→ EXPLORA EL MATERIAL
A. Resume en una lista breve el párrafo del fragmento de página que empieza con "La primera vez que hablé con Andrés García Lorca". Conserva sus datos principales.
B. Extrae sin cambios del fragmento de página el pasaje que empieza con "Los reclutas del" y sigue hasta "retroceder medio siglo.".
::: FRAGMENTO DE PÁGINA :::
Los reclutas del Campamento Alvarez de Sotomayor, cuando se bajaban de "La Parrala" lucían collares y llaveros con esas monedas, confeccionados en las largas noches de hastío de las imaginarias. Luego, chulillos, los mostraban a las mocicas casaderas en el Paseo, buscando su admiración. Con esos dos reales de agujero podíamos comprar hasta dos chicles de menta en el kiosko verde con ruedas que -hiciera frío o calor- esperaba a los niños en la esquina de la calle Ayala con la Puerta de Purchena. Los dos reales de agujero eran geniales para poder bailar la peonza en las calles sin asfaltar, valían para las propinillas del niño de los recaos, el bote de las cuentas del bar, la limosna del pobre, los inquilinos de la hucha de cerdito…. "Los realitos de boquete…", el jodío gaditano me ha hecho retroceder medio siglo.

lunes, 6 de febrero de 2012

El nuevo subdelegado de Almería

La primera vez que hablé con Andrés García Lorca, nuevo subdelegado del Gobierno en Almería, fue en el patio del centro de enseñanza donde trabajaba. Corría el año 1983 y él ya era portavoz de los populares en el Ayuntamiento de la capital. Lo busqué para que respondiera en mi periódico a unas declaraciones del concejal de Hacienda, Martínez Rastrojo. Sí, aquel edil socialista que instauró el disco –y su tasa- de los vados permanentes, subió la contribución urbana, el impuesto de “radicación”, la ordenanza de cementerios, las tasas de alhóndigas,  alcantarillado, recogida de basuras, depuradora,  suministro de agua… y, aunque vendan ahora lo contrario, se dedicó a privatizar los primeros servicios públicos municipales.
::: DATOS PARA EXAMINAR :::
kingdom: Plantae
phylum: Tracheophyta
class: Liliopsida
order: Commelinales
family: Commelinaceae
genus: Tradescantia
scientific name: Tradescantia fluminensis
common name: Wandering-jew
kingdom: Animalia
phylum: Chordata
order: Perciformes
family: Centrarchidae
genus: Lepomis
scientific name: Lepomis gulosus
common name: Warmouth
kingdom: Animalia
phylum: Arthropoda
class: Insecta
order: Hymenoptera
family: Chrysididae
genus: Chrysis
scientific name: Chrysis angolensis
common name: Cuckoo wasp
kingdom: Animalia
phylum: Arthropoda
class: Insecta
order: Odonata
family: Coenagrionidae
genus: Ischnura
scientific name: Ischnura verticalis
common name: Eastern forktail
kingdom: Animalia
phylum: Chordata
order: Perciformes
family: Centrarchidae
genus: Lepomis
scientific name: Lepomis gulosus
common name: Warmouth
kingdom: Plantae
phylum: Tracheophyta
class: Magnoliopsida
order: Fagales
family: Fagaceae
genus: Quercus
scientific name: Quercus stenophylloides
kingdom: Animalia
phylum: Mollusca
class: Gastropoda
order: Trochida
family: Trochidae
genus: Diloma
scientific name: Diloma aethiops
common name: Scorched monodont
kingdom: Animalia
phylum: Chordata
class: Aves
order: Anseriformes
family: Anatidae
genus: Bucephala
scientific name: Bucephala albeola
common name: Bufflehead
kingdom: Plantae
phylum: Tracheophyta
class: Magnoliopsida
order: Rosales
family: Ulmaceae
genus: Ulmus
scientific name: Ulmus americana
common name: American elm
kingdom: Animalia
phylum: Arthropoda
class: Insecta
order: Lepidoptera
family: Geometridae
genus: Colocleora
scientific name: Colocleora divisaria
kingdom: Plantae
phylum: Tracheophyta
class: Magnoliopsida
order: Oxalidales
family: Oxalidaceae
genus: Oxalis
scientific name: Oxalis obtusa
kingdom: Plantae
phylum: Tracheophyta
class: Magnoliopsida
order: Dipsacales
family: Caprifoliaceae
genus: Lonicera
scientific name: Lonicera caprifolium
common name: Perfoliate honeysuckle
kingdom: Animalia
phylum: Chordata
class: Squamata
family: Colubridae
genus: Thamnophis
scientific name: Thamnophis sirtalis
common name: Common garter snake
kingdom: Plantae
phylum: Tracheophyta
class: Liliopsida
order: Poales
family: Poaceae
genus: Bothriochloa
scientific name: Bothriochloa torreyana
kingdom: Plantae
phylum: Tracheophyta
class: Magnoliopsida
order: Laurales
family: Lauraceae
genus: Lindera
:::
→ RESPUESTAS
A.
- El primer encuentro con Andrés García Lorca, nuevo subdelegado del Gobierno en Almería, tuvo lugar en el patio de un centro de enseñanza.
- Fue en 1983, cuando él ya era portavoz de los populares en el Ayuntamiento de la capital.
- El motivo fue pedirle que respondiera en el periódico de quien escribe a unas declaraciones del concejal de Hacienda, el socialista Martínez Rastrojo.
- Ese concejal instauró el disco y la tasa de los vados permanentes.
- Subió la contribución urbana, el impuesto de "radicación", la ordenanza de cementerios y las tasas de alhóndigas, alcantarillado, recogida de basuras, depuradora y suministro de agua.
- También privatizó los primeros servicios públicos municipales.

B.
Los reclutas del Campamento Alvarez de Sotomayor, cuando se bajaban de "La Parrala" lucían collares y llaveros con esas monedas, confeccionados en las largas noches de hastío de las imaginarias. Luego, chulillos, los mostraban a las mocicas casaderas en el Paseo, buscando su admiración. Con esos dos reales de agujero podíamos comprar hasta dos chicles de menta en el kiosko verde con ruedas que -hiciera frío o calor- esperaba a los niños en la esquina de la calle Ayala con la Puerta de Purchena. Los dos reales de agujero eran geniales para poder bailar la peonza en las calles sin asfaltar, valían para las propinillas del niño de los recaos, el bote de las cuentas del bar, la limosna del pobre, los inquilinos de la hucha de cerdito…. "Los realitos de boquete…", el jodío gaditano me ha hecho retroceder medio siglo.